Bobby finds a sense of peace when he is taken in by hijra, a transgender, intersex and eunuch community that makes him feel seen. He finds healing and kinship among them all the while transforming his body and mind to be stronger and find direction. This is where his heroism truly kicks in and we see him not only fight out of selfishness, but now express empathy for everyone victimized under capitalism, corruption and prejudice.
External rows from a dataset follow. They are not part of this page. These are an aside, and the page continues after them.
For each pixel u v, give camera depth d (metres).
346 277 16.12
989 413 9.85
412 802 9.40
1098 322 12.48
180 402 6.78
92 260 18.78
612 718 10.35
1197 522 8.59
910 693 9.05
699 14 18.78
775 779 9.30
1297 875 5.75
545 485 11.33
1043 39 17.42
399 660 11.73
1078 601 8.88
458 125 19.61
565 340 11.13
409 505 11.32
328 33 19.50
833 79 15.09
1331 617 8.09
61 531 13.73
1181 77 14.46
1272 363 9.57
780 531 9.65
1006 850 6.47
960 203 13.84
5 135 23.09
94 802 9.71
The movie weaves a multitude of storylines together, sometimes diverting the narrative path from the main character’s revenge. The action moves so swiftly that keeping up with the timing and detailing of the combat, as well as the unraveling of the plotline, is a challenge. For example, many of the side characters who interact with Bobby are not fully fleshed out and remain incomplete such as Neela, an escort he meets while under disguise and Alphonso, a henchman working for the capital symbol of Queenie Kapoor who runs an institution for elites on the backs of the underclass. These details are hard to conceptualize — at least during the first watch of the movie — which may jeopardize the interest of the viewer, and may appeal more to a critical thinker looking to gut its vast contents.

The movie is deep and raw, as it often calls out the sugar-coated realities of society. It seeks to bring the ugly truths of society to the forefront such as the lower classes’ quality of life compared to the elites. It compels viewers with a strong defense for the capital rule to find understanding in Bobby as a death-dealing Robin Hood. “Monkey Man” therefore tackles various societal issues such as capitalism, religion, gender, sexuality, law and corruption — reflecting the protagonist’s multifaceted journey toward redemption.
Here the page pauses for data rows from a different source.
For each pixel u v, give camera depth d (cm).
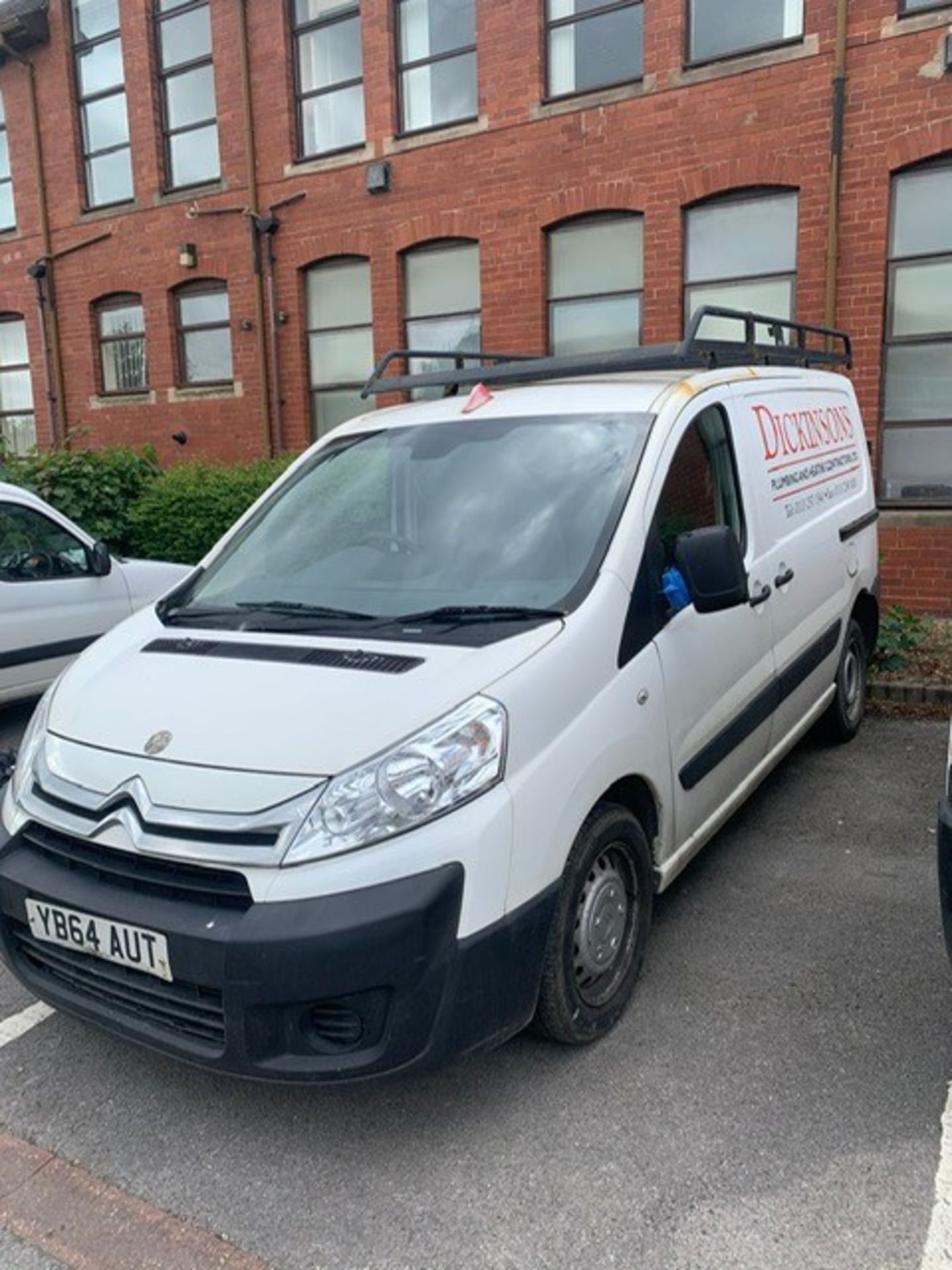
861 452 566
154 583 700
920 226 820
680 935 366
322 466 400
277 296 1168
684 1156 257
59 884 266
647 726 310
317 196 1116
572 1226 237
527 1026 289
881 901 387
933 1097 275
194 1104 286
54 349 1382
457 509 346
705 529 317
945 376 830
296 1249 234
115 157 1301
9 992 348
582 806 277
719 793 375
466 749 252
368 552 349
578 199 948
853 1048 297
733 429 400
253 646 305
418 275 1077
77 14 1296
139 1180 258
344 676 276
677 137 895
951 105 784
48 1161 266
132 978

Throughout the film, Bobby’s development takes a meaningful turn, leading to more satisfying victories after facing climactic failures in the first half. His journey is marked by a thoughtful exploration of his rage and trauma, allowing him to find strength and structure where previously demotivation, blind rage and poverty had made him submissive. Bobby learns to direct his bloodlust and discovers a path to healing and acceptance of the trauma that haunts him. The movie overwhelms the senses with its rich and stimulating content. Its intense audio-visual experience, combined with its intricate plot, draws viewers closer to the protagonist’s inner turmoil, fostering intense cathartic connections.

Despite its open-ended nature and complex plotline, “Monkey Man’s” exploration of controversial heroism and its portrayal of societal truths makes it a compelling and thought-provoking film. It can appeal to viewers seeking both thrilling action and deep psychological exploration, as it keeps the viewer on their toes and works their mind.